The agency began issuing permits for the testing of autonomous vehicles in September 2014.
Three of the four cars belonged to Google, the fourth to parts supplier Delphi.
Both firms denied their vehicles had been at fault.
Under Californian law, details of car accidents remain confidential.
However, Google said its driverless cars had never been the cause of an accident, and that the majority of “minor fender-benders” had been in the form of rear-end collisions from other drivers.
“Safety is our highest priority. Since the start of our programme six years ago, we’ve driven nearly a million miles autonomously, on both freeways and city streets, without causing a single accident,” said a spokesperson.
Delphi told the BBC its vehicle was hit while stationary at a crossroads and was in manual driving mode at the time.
“A police report indicates the fault of the accident is with the second vehicle, not Delphi. No-one was hurt in the incident,” said a spokesperson.
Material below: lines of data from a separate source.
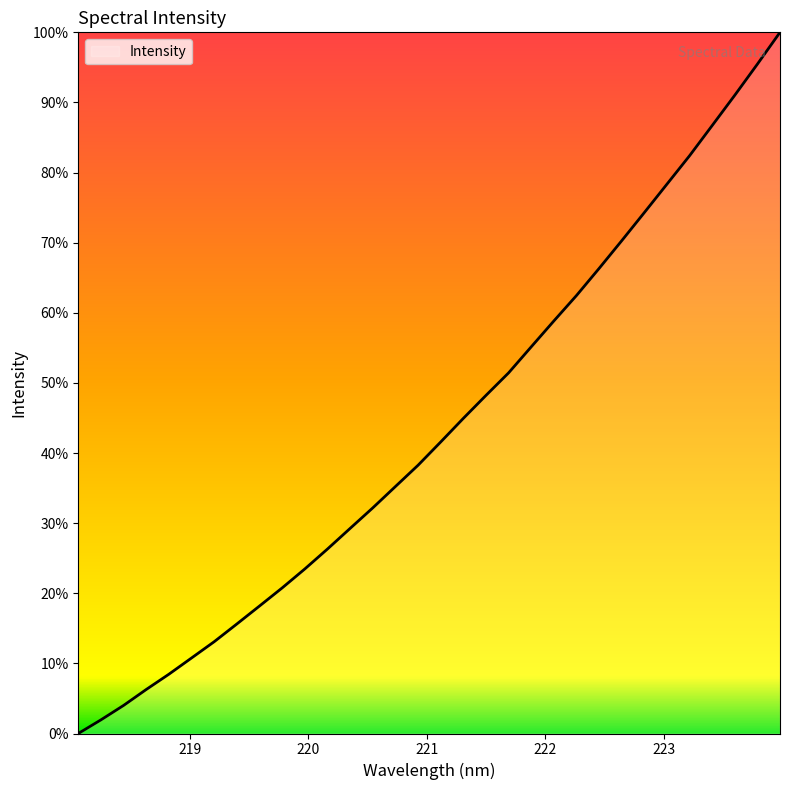

Does the chart have visible grid lines?

No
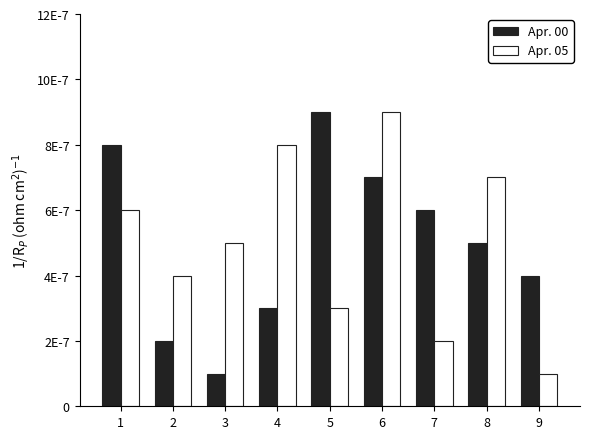

Does the chart contain any negative values?

No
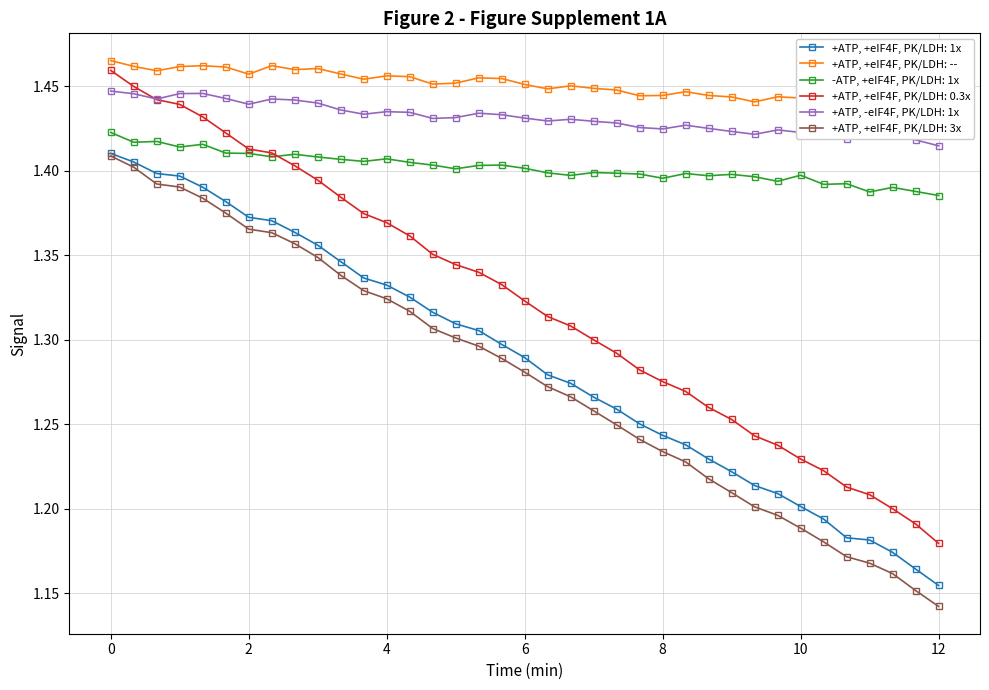

True or false: +ATP, +eIF4F, PK/LDH: 0.3x and +ATP, +eIF4F, PK/LDH: -- cross at least once.

False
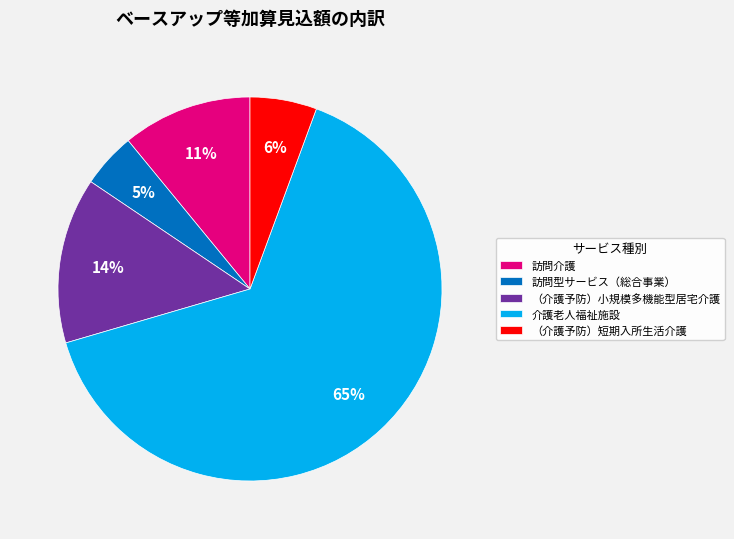

Count the number of slices in the pie.

5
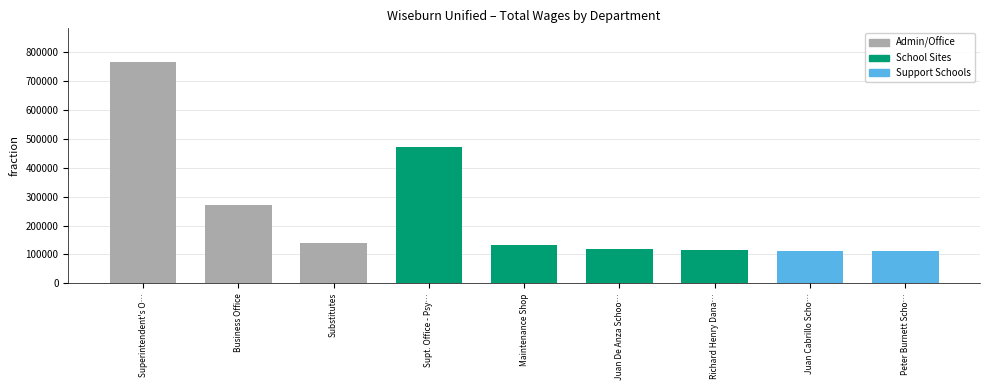

Which has a higher value, Supt. Office - Psy… or Juan Cabrillo Scho…?

Supt. Office - Psy…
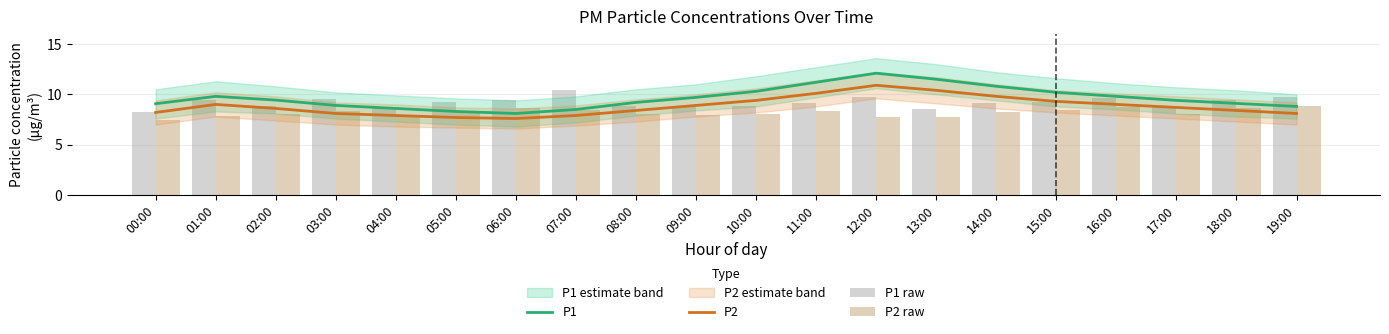

Read the P2 value at 08:00.

8.4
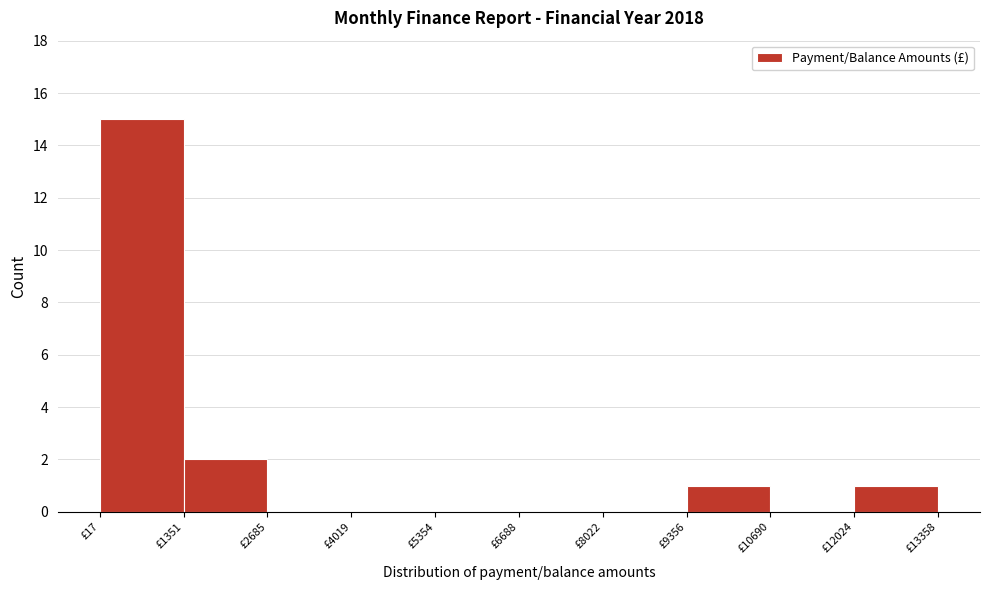

How tall is the bar that spans 1400 to 2600 on the x-axis? Neither the bar edges nor the heights are printed on the chart, so give them approximately, as read against the axes.

2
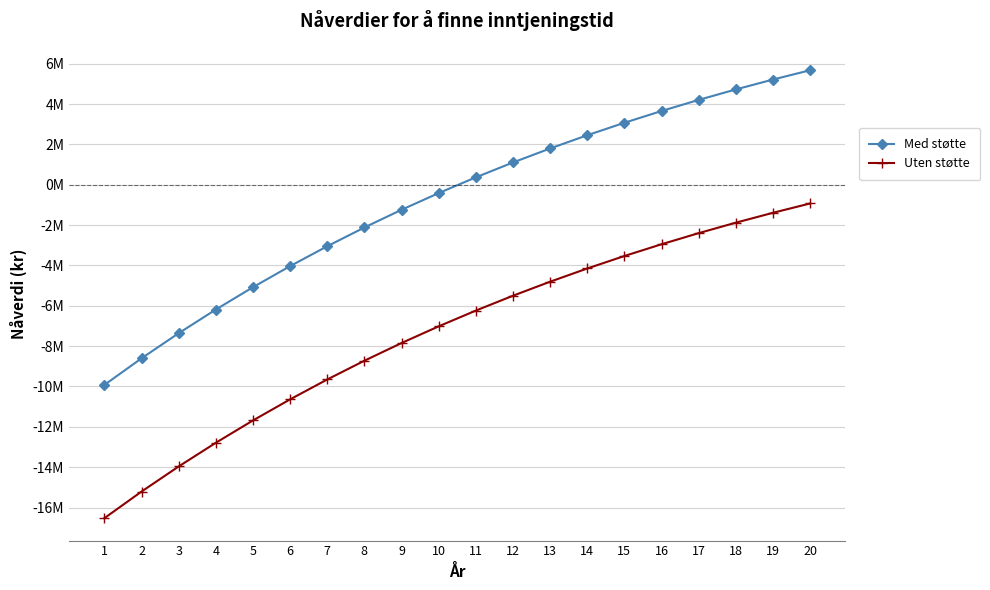

What are all the series names shown in the legend?

Med støtte, Uten støtte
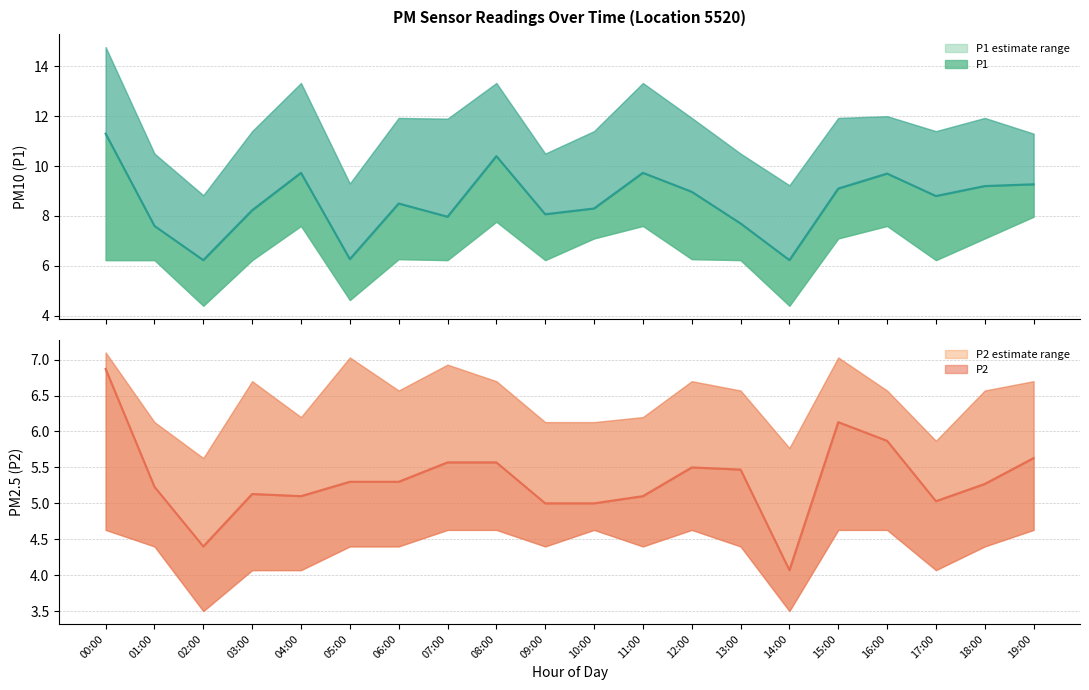

The value of P2_lower at 12:00 is 2.5. True or false?

False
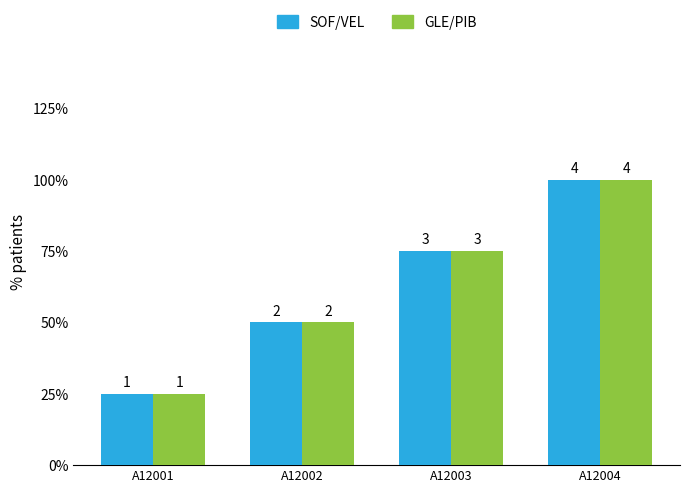

What is the highest value of the GLE/PIB series?

4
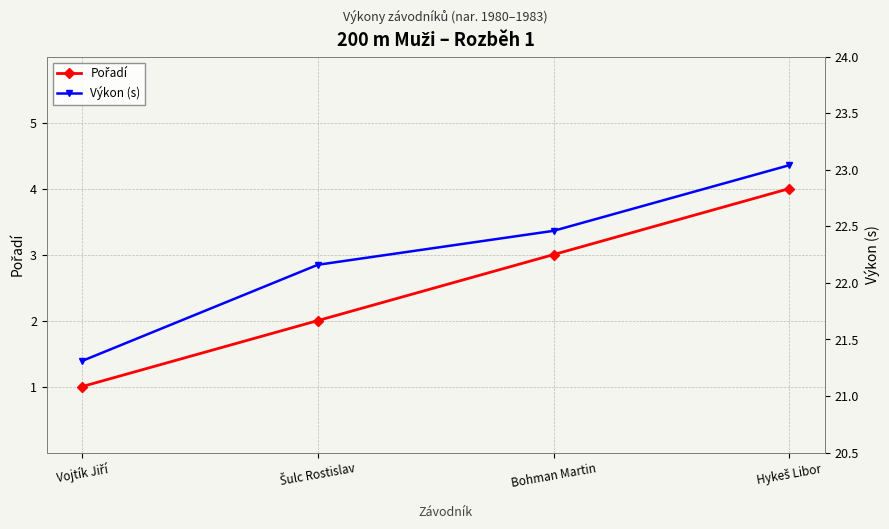

Reading left to right, extract all data points from this chart.

Pořadí: 1.0	2.0	3.0	4.0
Výkon (s): 21.3	22.2	22.5	23.0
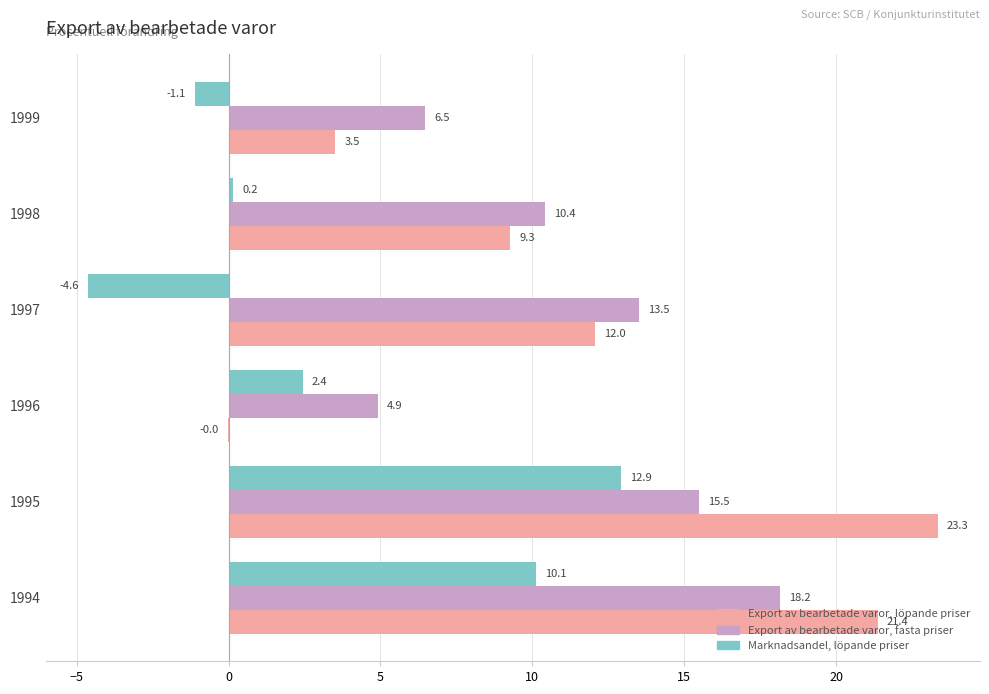

What value does the Marknadsandel, löpande priser series have at 1996?

2.4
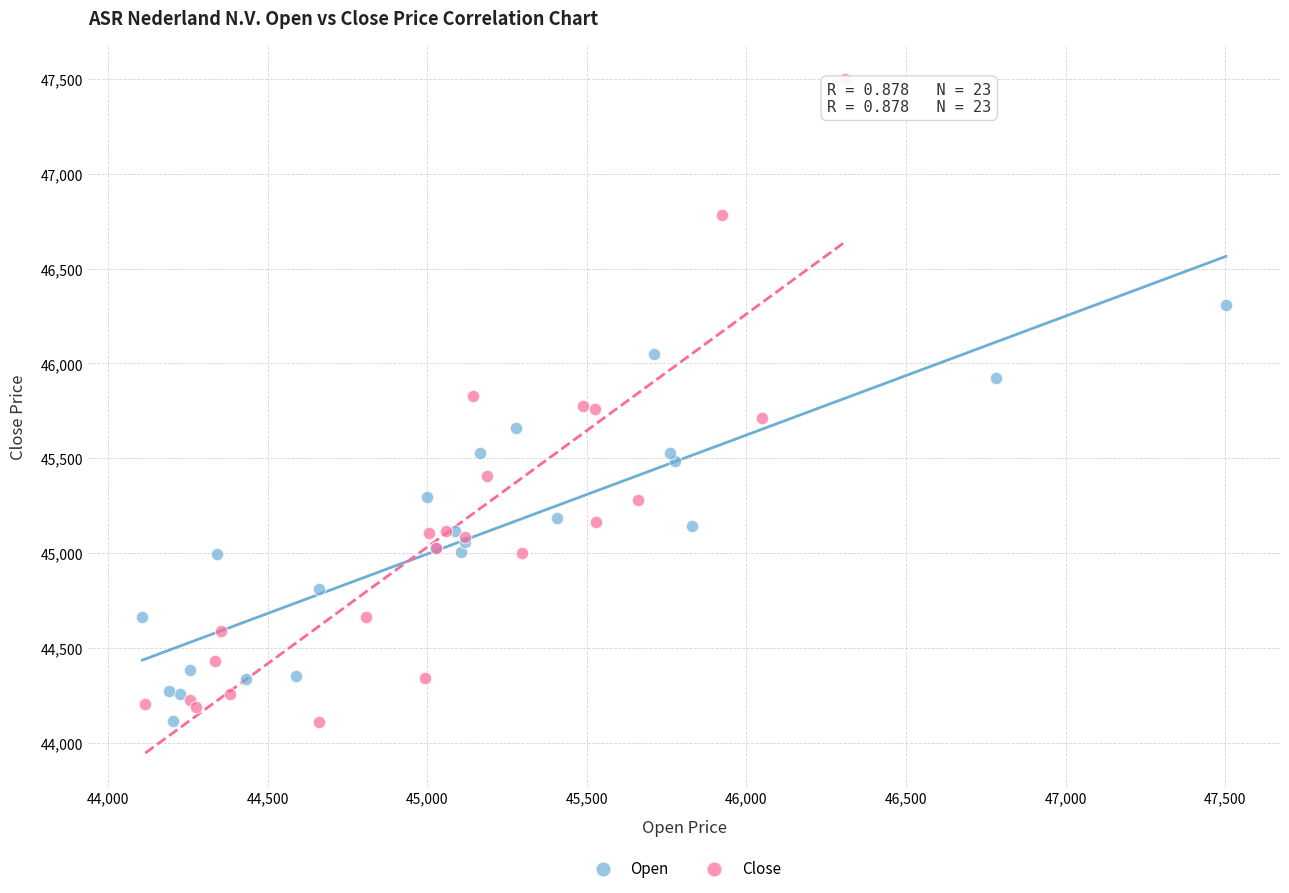

Which series has the largest Y range (max minus min)?

Close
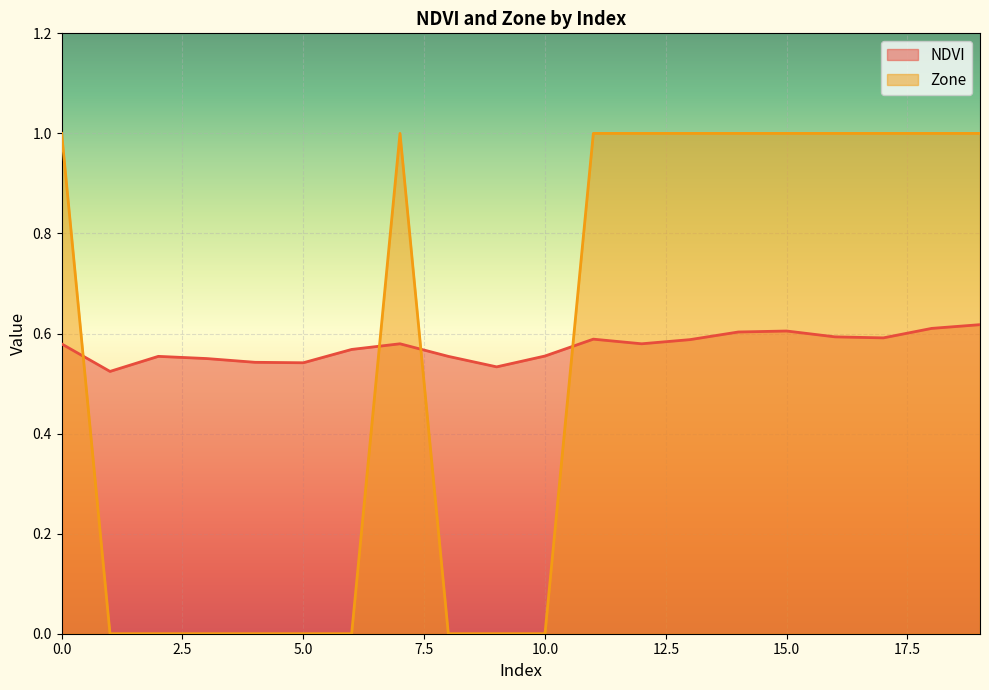

What are all the series names shown in the legend?

NDVI, Zone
An anonymous source told the Associated Press that two of the accidents occurred while the vehicles were occupied by human drivers, and all four vehicles were going very slowly at the time of the collisions.
Chris Urmson, director of Google’s self driving car programme, wrote in a blog post that there have been 11 accidents involving Google cars since the project began six years ago but not one has been caused by one of its vehicles.
“Rear-end crashes are the most frequent accidents in America, and often there’s little the driver in front can do to avoid getting hit,” he said.